BEGIN

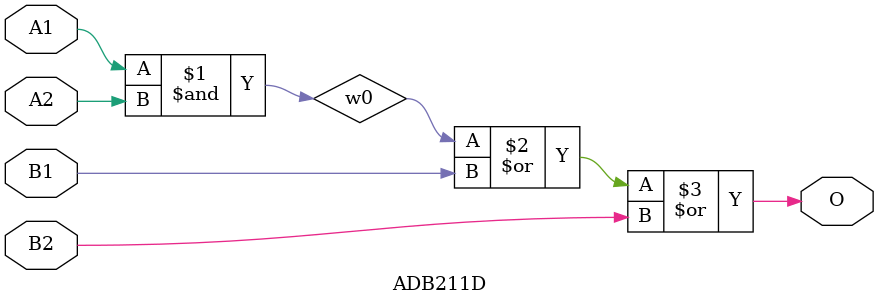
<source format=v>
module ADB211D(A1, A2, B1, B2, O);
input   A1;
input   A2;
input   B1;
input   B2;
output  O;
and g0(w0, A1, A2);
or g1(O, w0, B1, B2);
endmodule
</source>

END
BEGIN

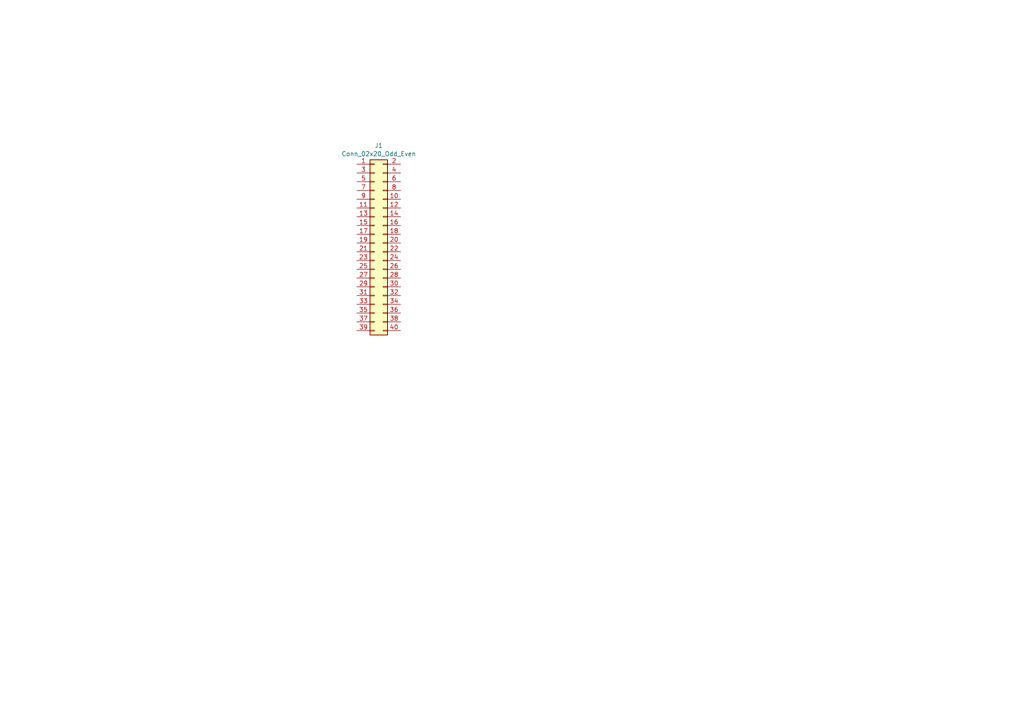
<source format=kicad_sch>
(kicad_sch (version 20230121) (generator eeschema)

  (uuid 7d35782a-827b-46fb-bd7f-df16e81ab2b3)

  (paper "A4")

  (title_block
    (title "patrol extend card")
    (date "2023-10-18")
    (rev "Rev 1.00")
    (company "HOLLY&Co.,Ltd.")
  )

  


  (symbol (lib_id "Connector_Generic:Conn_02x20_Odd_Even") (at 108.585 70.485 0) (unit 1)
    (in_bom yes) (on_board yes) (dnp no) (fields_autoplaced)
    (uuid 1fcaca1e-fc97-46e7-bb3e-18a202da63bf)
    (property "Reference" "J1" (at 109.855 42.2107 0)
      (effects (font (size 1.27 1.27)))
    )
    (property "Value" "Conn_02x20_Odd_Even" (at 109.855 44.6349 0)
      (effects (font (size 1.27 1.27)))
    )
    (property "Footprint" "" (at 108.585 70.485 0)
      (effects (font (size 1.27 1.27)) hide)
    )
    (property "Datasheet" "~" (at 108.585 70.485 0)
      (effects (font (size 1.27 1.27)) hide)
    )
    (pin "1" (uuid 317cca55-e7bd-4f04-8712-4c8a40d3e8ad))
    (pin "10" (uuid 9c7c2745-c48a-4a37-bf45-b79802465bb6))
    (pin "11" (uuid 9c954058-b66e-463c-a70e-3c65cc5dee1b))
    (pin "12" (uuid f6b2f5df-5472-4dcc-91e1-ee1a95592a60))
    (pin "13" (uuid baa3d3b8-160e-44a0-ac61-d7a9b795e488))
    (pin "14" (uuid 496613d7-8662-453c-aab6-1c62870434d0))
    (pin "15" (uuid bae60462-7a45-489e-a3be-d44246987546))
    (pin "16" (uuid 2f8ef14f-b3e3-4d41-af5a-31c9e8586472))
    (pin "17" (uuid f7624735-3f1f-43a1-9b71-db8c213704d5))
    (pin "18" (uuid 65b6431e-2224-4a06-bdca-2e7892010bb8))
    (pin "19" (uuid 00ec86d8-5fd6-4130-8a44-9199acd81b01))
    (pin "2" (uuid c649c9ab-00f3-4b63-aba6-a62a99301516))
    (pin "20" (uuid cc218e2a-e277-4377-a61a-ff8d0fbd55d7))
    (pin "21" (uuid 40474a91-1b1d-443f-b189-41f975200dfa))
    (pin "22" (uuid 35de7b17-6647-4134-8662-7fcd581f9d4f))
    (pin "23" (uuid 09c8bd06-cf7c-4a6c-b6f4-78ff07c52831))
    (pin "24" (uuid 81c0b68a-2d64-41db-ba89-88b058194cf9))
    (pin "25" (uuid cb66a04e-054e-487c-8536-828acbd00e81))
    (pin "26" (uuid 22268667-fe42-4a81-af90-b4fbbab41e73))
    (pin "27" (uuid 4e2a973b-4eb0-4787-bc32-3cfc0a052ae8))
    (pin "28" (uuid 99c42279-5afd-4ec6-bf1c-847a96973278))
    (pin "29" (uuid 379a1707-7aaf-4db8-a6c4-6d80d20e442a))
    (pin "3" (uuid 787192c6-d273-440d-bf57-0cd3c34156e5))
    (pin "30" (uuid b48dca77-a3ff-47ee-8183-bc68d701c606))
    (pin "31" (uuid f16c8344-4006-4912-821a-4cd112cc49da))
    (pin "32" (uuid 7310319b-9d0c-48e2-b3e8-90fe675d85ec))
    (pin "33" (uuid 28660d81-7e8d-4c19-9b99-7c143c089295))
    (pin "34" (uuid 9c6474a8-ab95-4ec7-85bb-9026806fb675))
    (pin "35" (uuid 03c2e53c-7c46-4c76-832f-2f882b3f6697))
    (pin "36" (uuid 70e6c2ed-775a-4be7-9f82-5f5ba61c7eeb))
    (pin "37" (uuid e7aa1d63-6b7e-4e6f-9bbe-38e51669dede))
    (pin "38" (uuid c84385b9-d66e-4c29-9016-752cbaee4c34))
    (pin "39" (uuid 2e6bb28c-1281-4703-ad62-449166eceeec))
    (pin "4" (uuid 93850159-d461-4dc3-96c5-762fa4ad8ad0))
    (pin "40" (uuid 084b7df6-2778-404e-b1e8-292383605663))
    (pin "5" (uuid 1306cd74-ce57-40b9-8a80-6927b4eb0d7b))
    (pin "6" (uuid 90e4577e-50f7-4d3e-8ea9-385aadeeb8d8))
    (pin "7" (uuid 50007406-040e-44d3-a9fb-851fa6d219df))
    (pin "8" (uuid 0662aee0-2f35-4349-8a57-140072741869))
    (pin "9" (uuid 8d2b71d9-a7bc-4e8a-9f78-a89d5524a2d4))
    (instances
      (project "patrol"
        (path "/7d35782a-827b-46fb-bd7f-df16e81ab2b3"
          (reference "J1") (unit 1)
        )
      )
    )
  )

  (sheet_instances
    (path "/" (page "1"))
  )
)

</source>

END

§ **What you should do**
Answer with one number, namely how many lines in the records contain the string "path".

§ **Answer box**
2